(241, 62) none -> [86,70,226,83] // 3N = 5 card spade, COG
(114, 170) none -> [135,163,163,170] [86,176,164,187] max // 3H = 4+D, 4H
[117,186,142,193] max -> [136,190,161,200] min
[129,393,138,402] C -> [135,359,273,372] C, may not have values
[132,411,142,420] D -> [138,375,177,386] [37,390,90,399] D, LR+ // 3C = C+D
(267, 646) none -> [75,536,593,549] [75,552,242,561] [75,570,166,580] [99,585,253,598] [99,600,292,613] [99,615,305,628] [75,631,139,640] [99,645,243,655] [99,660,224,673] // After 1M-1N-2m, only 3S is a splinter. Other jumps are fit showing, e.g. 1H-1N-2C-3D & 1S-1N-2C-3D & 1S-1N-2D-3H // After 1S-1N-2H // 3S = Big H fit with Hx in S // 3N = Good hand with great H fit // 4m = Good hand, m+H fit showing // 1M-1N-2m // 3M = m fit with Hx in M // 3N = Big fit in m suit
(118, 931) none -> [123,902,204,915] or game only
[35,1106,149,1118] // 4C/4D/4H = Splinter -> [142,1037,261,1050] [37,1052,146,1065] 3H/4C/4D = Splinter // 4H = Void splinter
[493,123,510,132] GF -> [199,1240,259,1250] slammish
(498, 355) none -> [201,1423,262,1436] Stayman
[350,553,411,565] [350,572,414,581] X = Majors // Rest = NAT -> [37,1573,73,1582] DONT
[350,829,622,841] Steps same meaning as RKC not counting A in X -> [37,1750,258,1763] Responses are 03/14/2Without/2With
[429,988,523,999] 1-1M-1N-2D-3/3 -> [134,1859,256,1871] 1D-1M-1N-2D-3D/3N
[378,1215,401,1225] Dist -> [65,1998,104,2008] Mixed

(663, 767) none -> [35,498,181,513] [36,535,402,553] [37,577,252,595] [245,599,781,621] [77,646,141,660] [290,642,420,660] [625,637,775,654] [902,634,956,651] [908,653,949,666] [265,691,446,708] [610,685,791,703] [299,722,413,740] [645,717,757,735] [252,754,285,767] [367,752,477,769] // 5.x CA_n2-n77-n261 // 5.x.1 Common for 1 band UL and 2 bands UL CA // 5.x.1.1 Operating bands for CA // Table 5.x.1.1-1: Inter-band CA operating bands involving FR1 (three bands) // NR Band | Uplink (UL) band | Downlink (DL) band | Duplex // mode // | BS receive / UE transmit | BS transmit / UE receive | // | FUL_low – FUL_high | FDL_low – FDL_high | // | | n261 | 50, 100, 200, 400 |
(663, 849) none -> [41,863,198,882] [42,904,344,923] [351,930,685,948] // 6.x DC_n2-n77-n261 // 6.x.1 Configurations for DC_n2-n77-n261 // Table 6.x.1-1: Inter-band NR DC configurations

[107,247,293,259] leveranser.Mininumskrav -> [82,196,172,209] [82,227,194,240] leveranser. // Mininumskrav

□ □ □ □ □ □ □

Find the word "only" in the entries above. Copy every line that has it.

(267, 646) none -> [75,536,593,549] [75,552,242,561] [75,570,166,580] [99,585,253,598] [99,600,292,613] [99,615,305,628] [75,631,139,640] [99,645,243,655] [99,660,224,673] // After 1M-1N-2m, only 3S is a splinter. Other jumps are fit showing, e.g. 1H-1N-2C-3D & 1S-1N-2C-3D & 1S-1N-2D-3H // After 1S-1N-2H // 3S = Big H fit with Hx in S // 3N = Good hand with great H fit // 4m = Good hand, m+H fit showing // 1M-1N-2m // 3M = m fit with Hx in M // 3N = Big fit in m suit
(118, 931) none -> [123,902,204,915] or game only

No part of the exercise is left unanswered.